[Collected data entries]

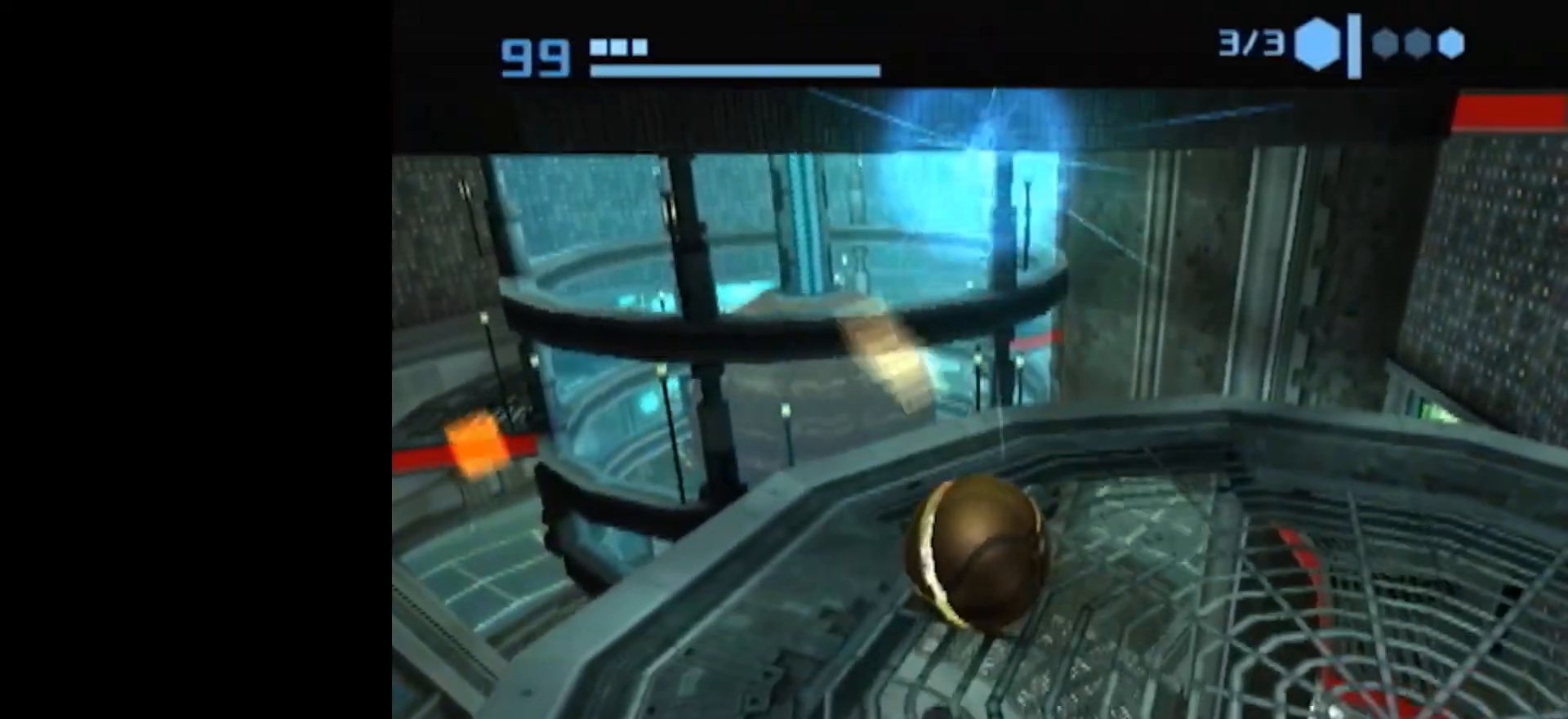
{"buttons": ["X"], "left_stick": "up", "events": [[200, "left_stick", "up"], [483, "X", "down"]]}
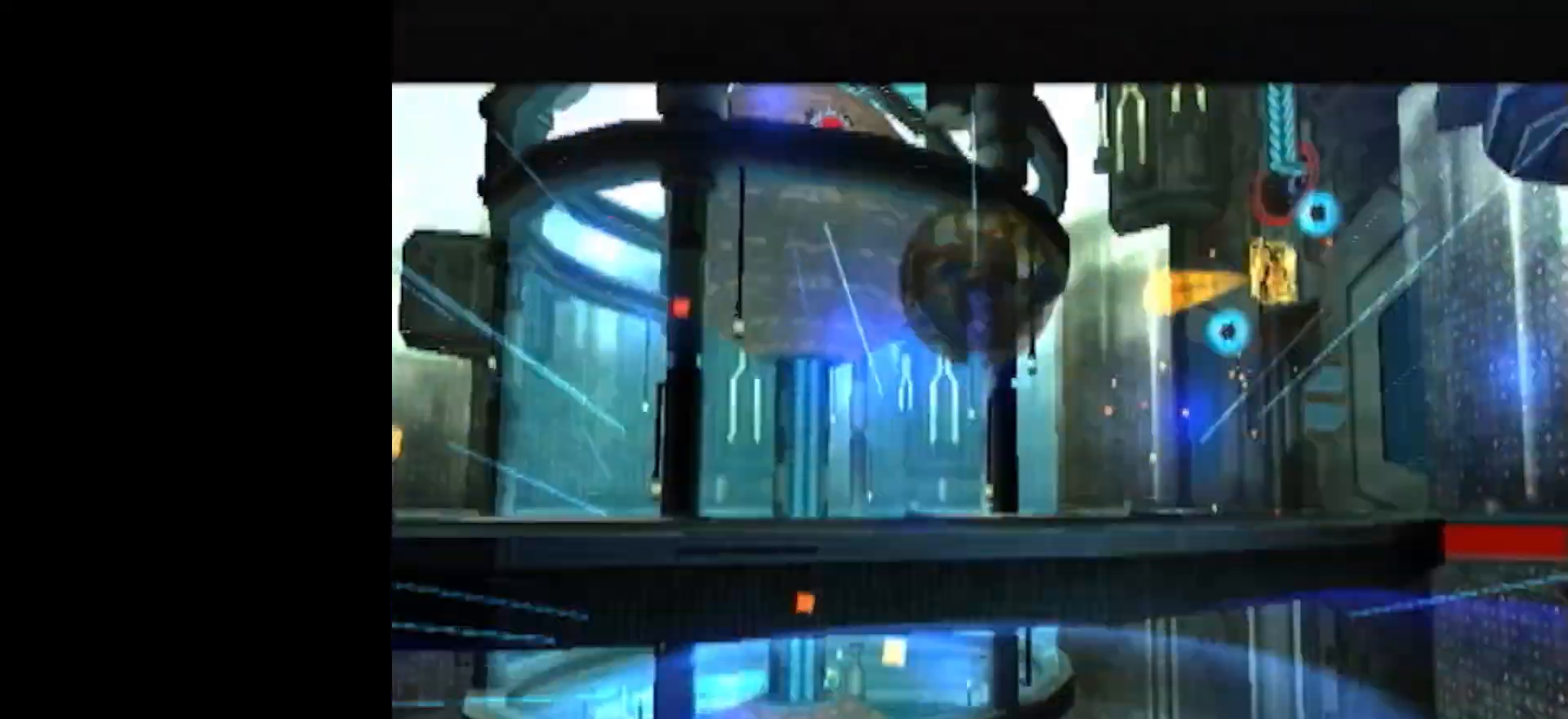
{"buttons": [], "left_stick": "center", "events": [[67, "X", "up"], [317, "left_stick", "center"]]}
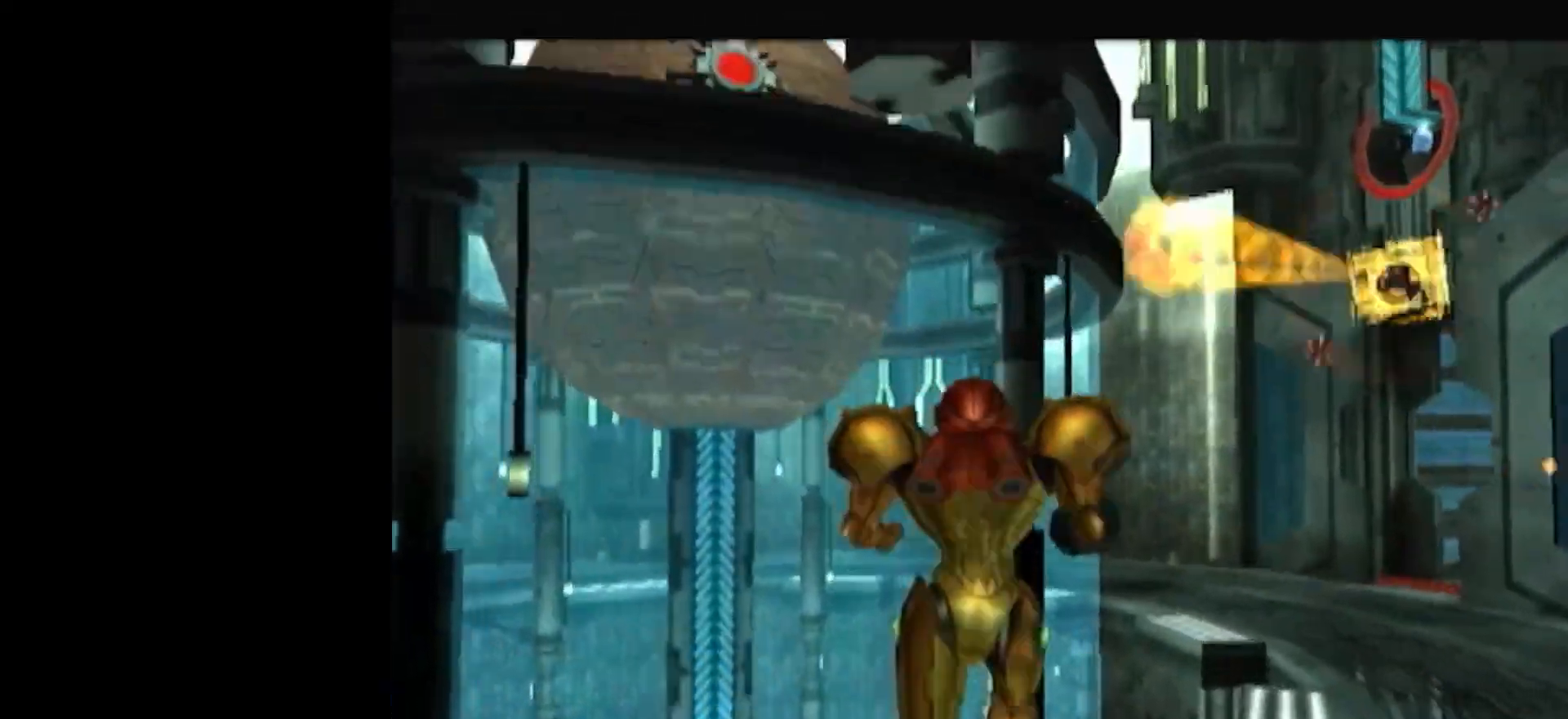
{"buttons": [], "left_stick": "down-right", "events": [[217, "left_stick", "down-right"]]}
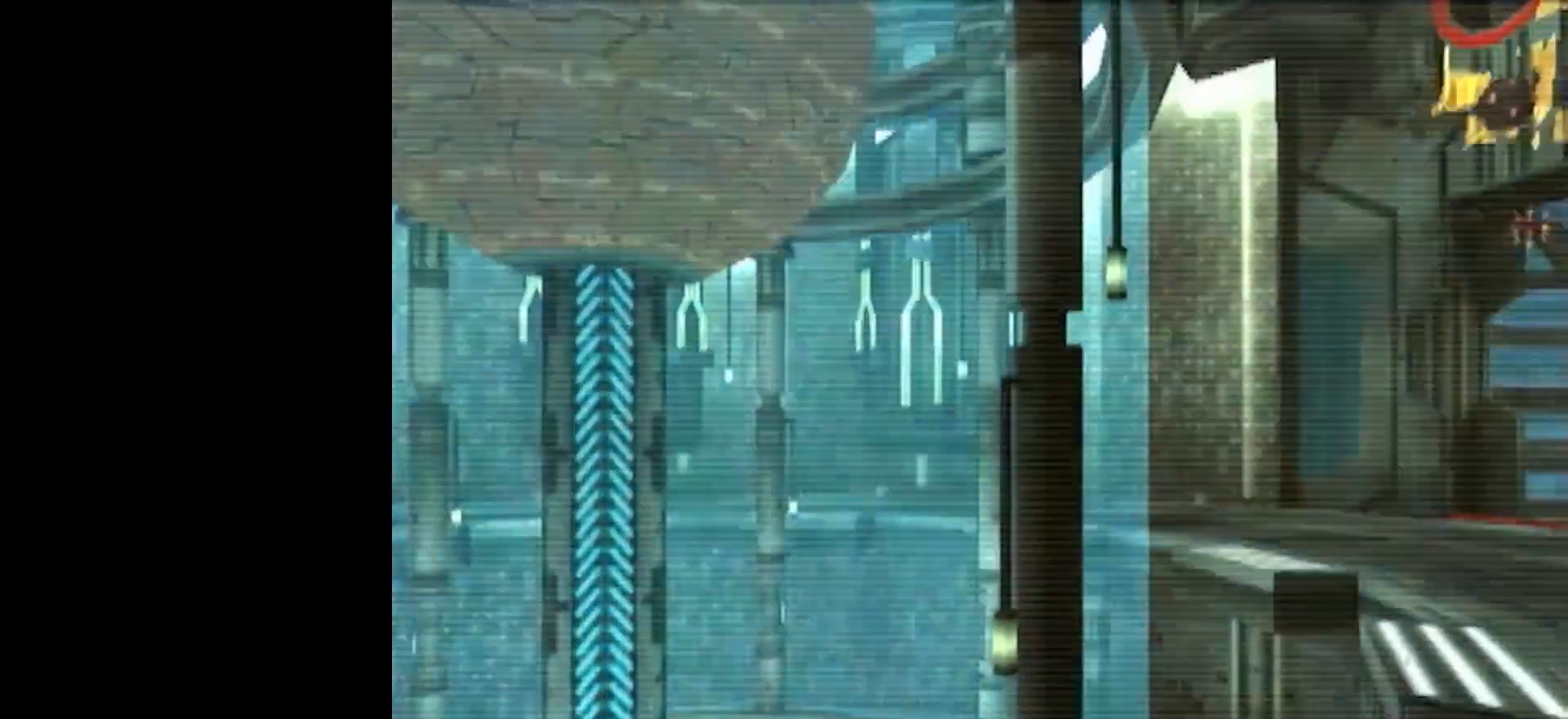
{"buttons": ["L1", "R1"], "left_stick": "down", "events": [[183, "left_stick", "right"], [250, "DPAD_LEFT", "down"], [250, "R1", "down"], [367, "DPAD_LEFT", "up"], [367, "L1", "down"], [367, "left_stick", "down"]]}
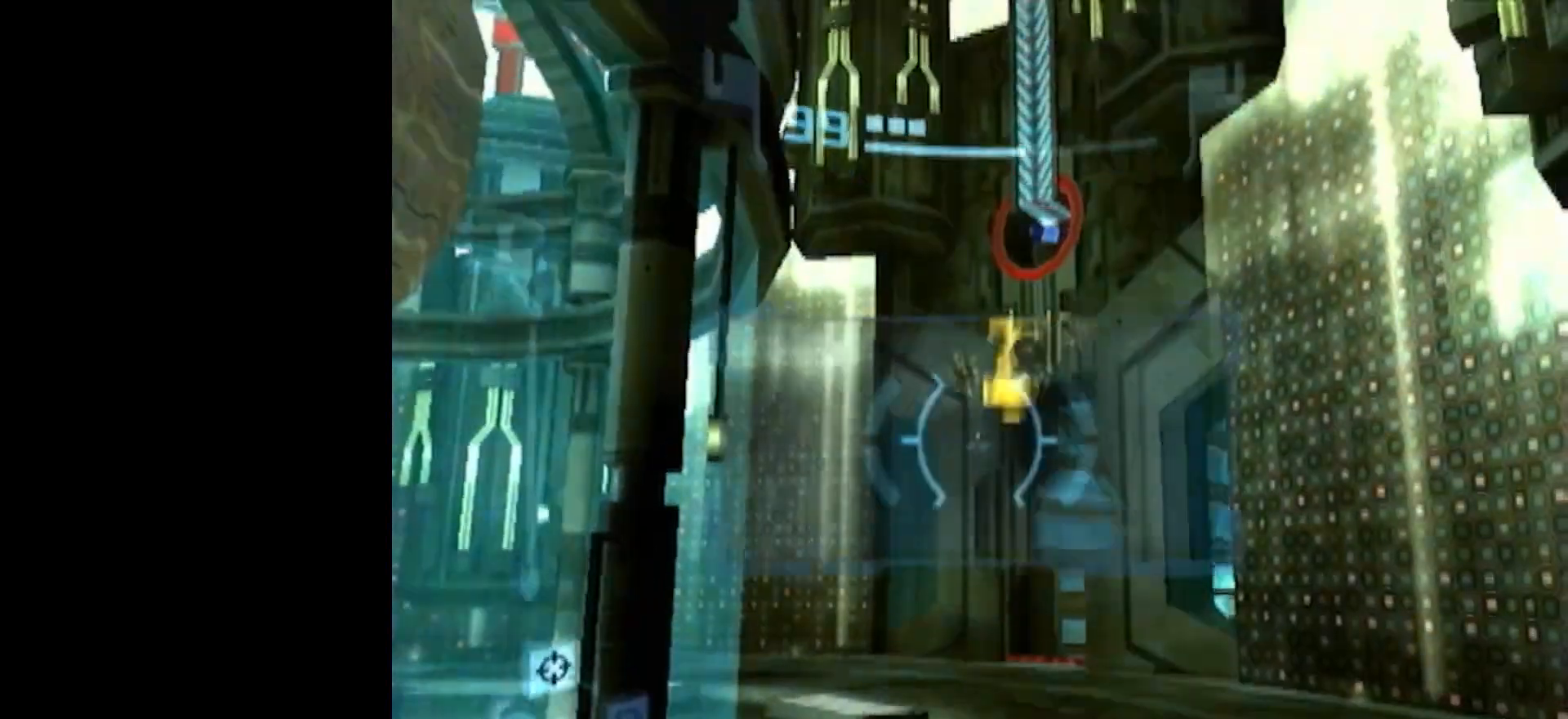
{"buttons": ["L1"], "left_stick": "center", "events": [[150, "R1", "up"], [183, "left_stick", "center"]]}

Your assignment: Leaving all pictures aside, quote each record exactly.

Reply:
{"buttons": ["X"], "left_stick": "up", "events": [[200, "left_stick", "up"], [483, "X", "down"]]}
{"buttons": [], "left_stick": "center", "events": [[67, "X", "up"], [317, "left_stick", "center"]]}
{"buttons": [], "left_stick": "down-right", "events": [[217, "left_stick", "down-right"]]}
{"buttons": ["L1", "R1"], "left_stick": "down", "events": [[183, "left_stick", "right"], [250, "DPAD_LEFT", "down"], [250, "R1", "down"], [367, "DPAD_LEFT", "up"], [367, "L1", "down"], [367, "left_stick", "down"]]}
{"buttons": ["L1"], "left_stick": "center", "events": [[150, "R1", "up"], [183, "left_stick", "center"]]}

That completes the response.